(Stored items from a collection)

>>>>

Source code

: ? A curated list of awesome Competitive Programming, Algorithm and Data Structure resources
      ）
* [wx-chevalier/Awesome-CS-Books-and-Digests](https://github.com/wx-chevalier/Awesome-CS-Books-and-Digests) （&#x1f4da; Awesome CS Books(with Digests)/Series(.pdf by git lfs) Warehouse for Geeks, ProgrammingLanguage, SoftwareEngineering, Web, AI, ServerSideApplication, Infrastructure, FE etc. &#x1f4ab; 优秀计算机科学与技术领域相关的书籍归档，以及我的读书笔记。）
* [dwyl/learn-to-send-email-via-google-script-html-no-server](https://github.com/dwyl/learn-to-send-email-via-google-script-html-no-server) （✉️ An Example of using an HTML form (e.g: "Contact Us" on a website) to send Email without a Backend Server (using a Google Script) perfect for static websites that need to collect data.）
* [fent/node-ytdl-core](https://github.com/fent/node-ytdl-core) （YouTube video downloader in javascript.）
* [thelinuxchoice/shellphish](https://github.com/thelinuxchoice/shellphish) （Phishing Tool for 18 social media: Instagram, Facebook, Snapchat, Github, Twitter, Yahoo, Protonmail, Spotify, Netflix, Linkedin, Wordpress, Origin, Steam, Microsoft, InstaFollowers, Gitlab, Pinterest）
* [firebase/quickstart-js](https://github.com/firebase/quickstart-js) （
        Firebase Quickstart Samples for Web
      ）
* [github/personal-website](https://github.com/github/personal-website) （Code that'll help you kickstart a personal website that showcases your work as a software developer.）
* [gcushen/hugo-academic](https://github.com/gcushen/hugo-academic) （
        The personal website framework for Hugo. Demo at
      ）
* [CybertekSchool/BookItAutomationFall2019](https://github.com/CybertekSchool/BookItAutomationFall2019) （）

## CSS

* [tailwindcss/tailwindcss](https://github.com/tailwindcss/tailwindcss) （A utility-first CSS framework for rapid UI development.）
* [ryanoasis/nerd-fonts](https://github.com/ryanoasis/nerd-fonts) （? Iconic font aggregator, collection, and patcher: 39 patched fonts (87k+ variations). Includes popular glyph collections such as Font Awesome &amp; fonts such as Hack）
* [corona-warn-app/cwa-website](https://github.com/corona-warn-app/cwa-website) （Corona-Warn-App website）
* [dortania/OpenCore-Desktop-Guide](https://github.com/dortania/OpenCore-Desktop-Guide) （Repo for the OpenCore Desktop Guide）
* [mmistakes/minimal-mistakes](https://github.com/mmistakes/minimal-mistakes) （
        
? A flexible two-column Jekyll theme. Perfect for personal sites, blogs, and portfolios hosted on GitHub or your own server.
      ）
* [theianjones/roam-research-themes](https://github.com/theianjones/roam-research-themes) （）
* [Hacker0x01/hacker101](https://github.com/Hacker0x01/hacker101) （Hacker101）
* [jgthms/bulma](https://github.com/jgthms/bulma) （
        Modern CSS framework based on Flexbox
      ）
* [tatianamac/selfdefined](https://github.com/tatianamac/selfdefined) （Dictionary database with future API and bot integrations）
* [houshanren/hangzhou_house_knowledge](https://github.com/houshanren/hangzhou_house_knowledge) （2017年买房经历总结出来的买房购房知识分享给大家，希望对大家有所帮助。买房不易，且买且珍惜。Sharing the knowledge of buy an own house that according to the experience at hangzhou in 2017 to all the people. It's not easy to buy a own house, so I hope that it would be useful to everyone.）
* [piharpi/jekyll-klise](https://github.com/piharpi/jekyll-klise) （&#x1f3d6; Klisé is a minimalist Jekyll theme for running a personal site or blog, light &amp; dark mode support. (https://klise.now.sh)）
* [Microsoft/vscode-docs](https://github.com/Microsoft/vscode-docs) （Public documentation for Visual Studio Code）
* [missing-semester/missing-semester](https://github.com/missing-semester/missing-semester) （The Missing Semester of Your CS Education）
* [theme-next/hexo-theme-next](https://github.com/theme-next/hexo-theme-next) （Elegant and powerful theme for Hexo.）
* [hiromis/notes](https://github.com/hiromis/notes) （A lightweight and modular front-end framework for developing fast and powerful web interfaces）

<<<<

== Instruction ==
Could you reproduce every record above exactly as it stands?

== Exercise result ==
Source code

: ? A curated list of awesome Competitive Programming, Algorithm and Data Structure resources
      ）
* [wx-chevalier/Awesome-CS-Books-and-Digests](https://github.com/wx-chevalier/Awesome-CS-Books-and-Digests) （&#x1f4da; Awesome CS Books(with Digests)/Series(.pdf by git lfs) Warehouse for Geeks, ProgrammingLanguage, SoftwareEngineering, Web, AI, ServerSideApplication, Infrastructure, FE etc. &#x1f4ab; 优秀计算机科学与技术领域相关的书籍归档，以及我的读书笔记。）
* [dwyl/learn-to-send-email-via-google-script-html-no-server](https://github.com/dwyl/learn-to-send-email-via-google-script-html-no-server) （✉️ An Example of using an HTML form (e.g: "Contact Us" on a website) to send Email without a Backend Server (using a Google Script) perfect for static websites that need to collect data.）
* [fent/node-ytdl-core](https://github.com/fent/node-ytdl-core) （YouTube video downloader in javascript.）
* [thelinuxchoice/shellphish](https://github.com/thelinuxchoice/shellphish) （Phishing Tool for 18 social media: Instagram, Facebook, Snapchat, Github, Twitter, Yahoo, Protonmail, Spotify, Netflix, Linkedin, Wordpress, Origin, Steam, Microsoft, InstaFollowers, Gitlab, Pinterest）
* [firebase/quickstart-js](https://github.com/firebase/quickstart-js) （
        Firebase Quickstart Samples for Web
      ）
* [github/personal-website](https://github.com/github/personal-website) （Code that'll help you kickstart a personal website that showcases your work as a software developer.）
* [gcushen/hugo-academic](https://github.com/gcushen/hugo-academic) （
        The personal website framework for Hugo. Demo at
      ）
* [CybertekSchool/BookItAutomationFall2019](https://github.com/CybertekSchool/BookItAutomationFall2019) （）

## CSS

* [tailwindcss/tailwindcss](https://github.com/tailwindcss/tailwindcss) （A utility-first CSS framework for rapid UI development.）
* [ryanoasis/nerd-fonts](https://github.com/ryanoasis/nerd-fonts) （? Iconic font aggregator, collection, and patcher: 39 patched fonts (87k+ variations). Includes popular glyph collections such as Font Awesome &amp; fonts such as Hack）
* [corona-warn-app/cwa-website](https://github.com/corona-warn-app/cwa-website) （Corona-Warn-App website）
* [dortania/OpenCore-Desktop-Guide](https://github.com/dortania/OpenCore-Desktop-Guide) （Repo for the OpenCore Desktop Guide）
* [mmistakes/minimal-mistakes](https://github.com/mmistakes/minimal-mistakes) （
        
? A flexible two-column Jekyll theme. Perfect for personal sites, blogs, and portfolios hosted on GitHub or your own server.
      ）
* [theianjones/roam-research-themes](https://github.com/theianjones/roam-research-themes) （）
* [Hacker0x01/hacker101](https://github.com/Hacker0x01/hacker101) （Hacker101）
* [jgthms/bulma](https://github.com/jgthms/bulma) （
        Modern CSS framework based on Flexbox
      ）
* [tatianamac/selfdefined](https://github.com/tatianamac/selfdefined) （Dictionary database with future API and bot integrations）
* [houshanren/hangzhou_house_knowledge](https://github.com/houshanren/hangzhou_house_knowledge) （2017年买房经历总结出来的买房购房知识分享给大家，希望对大家有所帮助。买房不易，且买且珍惜。Sharing the knowledge of buy an own house that according to the experience at hangzhou in 2017 to all the people. It's not easy to buy a own house, so I hope that it would be useful to everyone.）
* [piharpi/jekyll-klise](https://github.com/piharpi/jekyll-klise) （&#x1f3d6; Klisé is a minimalist Jekyll theme for running a personal site or blog, light &amp; dark mode support. (https://klise.now.sh)）
* [Microsoft/vscode-docs](https://github.com/Microsoft/vscode-docs) （Public documentation for Visual Studio Code）
* [missing-semester/missing-semester](https://github.com/missing-semester/missing-semester) （The Missing Semester of Your CS Education）
* [theme-next/hexo-theme-next](https://github.com/theme-next/hexo-theme-next) （Elegant and powerful theme for Hexo.）
* [hiromis/notes](https://github.com/hiromis/notes) （A lightweight and modular front-end framework for developing fast and powerful web interfaces）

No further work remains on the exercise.